Por Mercedes Campiglia
Estuvimos una noche entera en su casa... mi rebozo pasó de sus caderas a mi espalda cuando la madrugada llegó esa hora cerca del amanecer en que la noche se congela. "¿Te toca velar muy seguido?" Me preguntó él mientras jugueteaba con uno de los dos gatos que ya habían examinado atentamente mi maleta y mis intenciones hasta concederme su confianza. "A los bebés les gusta nacer de noche" contesté.
Pero no nació de noche Julia, rompió el alba y nos encontró tomando té con galletas de miel y dormitando tirados en los sillones de la casa entre una contracción y otra... por más posiciones, jalones y meneadas, el útero no terminaba de regularizar su marcha.
Su médico la citó en el hospital y ya no pude seguirles en este último paraje que recorrieron en tierras estériles y asépticas. Julia terminó llegando al mundo, unas horas más tarde, a través de un tajo abierto a las carreras en el vientre de su madre. Su médico marcó mi teléfono ya dentro del quirófano para que la ayudara a relajarse porque estaba aterrada. La placenta se había desprendido minutos antes ¡Qué tiempos más extraños! Yo la miraba llorando y trataba de que mi mirada viajara a través de la pantalla para posarse al lado de su cabeza. Trataba de abrazarla con palabras cálidas que la arroparan mientras temblaba de frío y de miedo.
Nació su nena, llegó a su pecho, les mandé un beso y corté la llamada para que pudieran disfrutar del encuentro entre los que de verdad estaban. Qué retos nos plante este tiempo enrarecido en que los corazones han tenido que extender sus ramas para llegar a enlazarse con los otros, a pesar de la distancia, como se extienden las raíces de los árboles para beber el agua formando manglares.

OBJETIVO DE LA TAREA => Traduzca al inglés esta oración del relato sobre el nacimiento de Julia: "Trataba de abrazarla con palabras cálidas que la arroparan mientras temblaba de frío y de miedo."

(Datos de origen)
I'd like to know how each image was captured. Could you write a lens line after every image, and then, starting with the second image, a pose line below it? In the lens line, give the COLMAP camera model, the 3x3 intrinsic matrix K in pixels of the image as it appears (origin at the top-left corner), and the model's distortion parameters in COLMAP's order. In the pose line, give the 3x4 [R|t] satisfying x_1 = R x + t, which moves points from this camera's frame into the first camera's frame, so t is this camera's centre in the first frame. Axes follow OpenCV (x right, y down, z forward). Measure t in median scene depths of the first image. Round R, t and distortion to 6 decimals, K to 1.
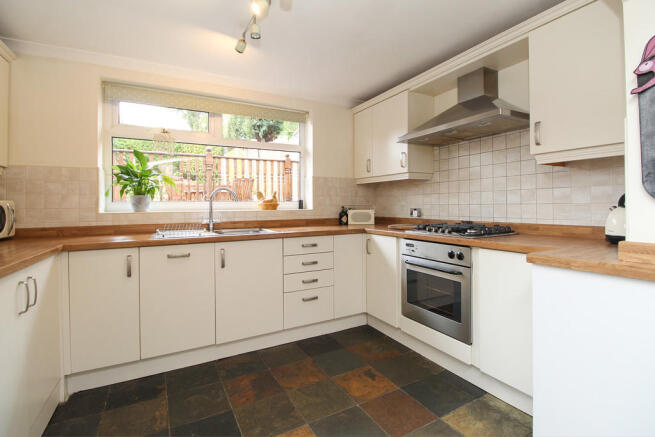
lens RADIAL K [[309.5, 0, 331.2], [0, 309.5, 202.3], [0, 0, 1]] dist [-0.014129, -0.000516]
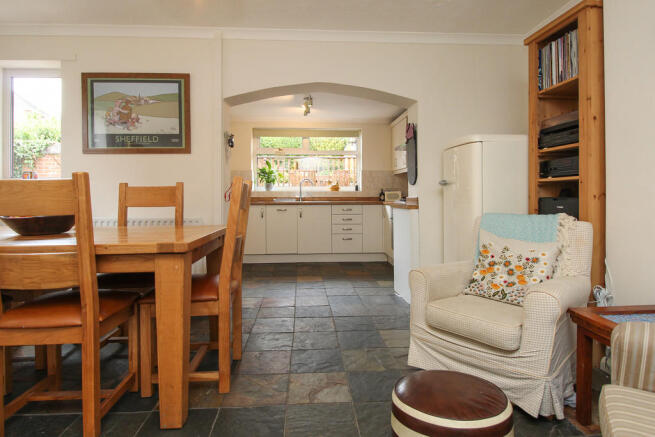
lens RADIAL K [[368.0, 0, 336.6], [0, 368.0, 199.8], [0, 0, 1]] dist [-0.004837, -0.002096]
pose [[0.914199, 0.009799, -0.405147, 0.744081], [-0.000757, 0.999747, 0.022472, 0.032126], [0.405265, -0.020237, 0.913975, -0.999402]]
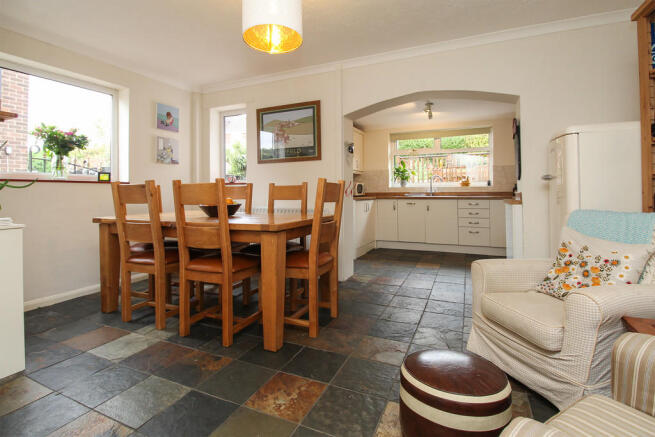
lens RADIAL K [[326.2, 0, 330.8], [0, 326.2, 192.3], [0, 0, 1]] dist [-0.017075, -0.000477]
pose [[0.611402, 0.005236, -0.791303, 0.971239], [0.009920, 0.999849, 0.014280, 0.028407], [0.791258, -0.016580, 0.611258, -0.921136]]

RESULTADO ESPERADO => I tried to embrace her with warm words that would wrap her up while she trembled with cold and fear.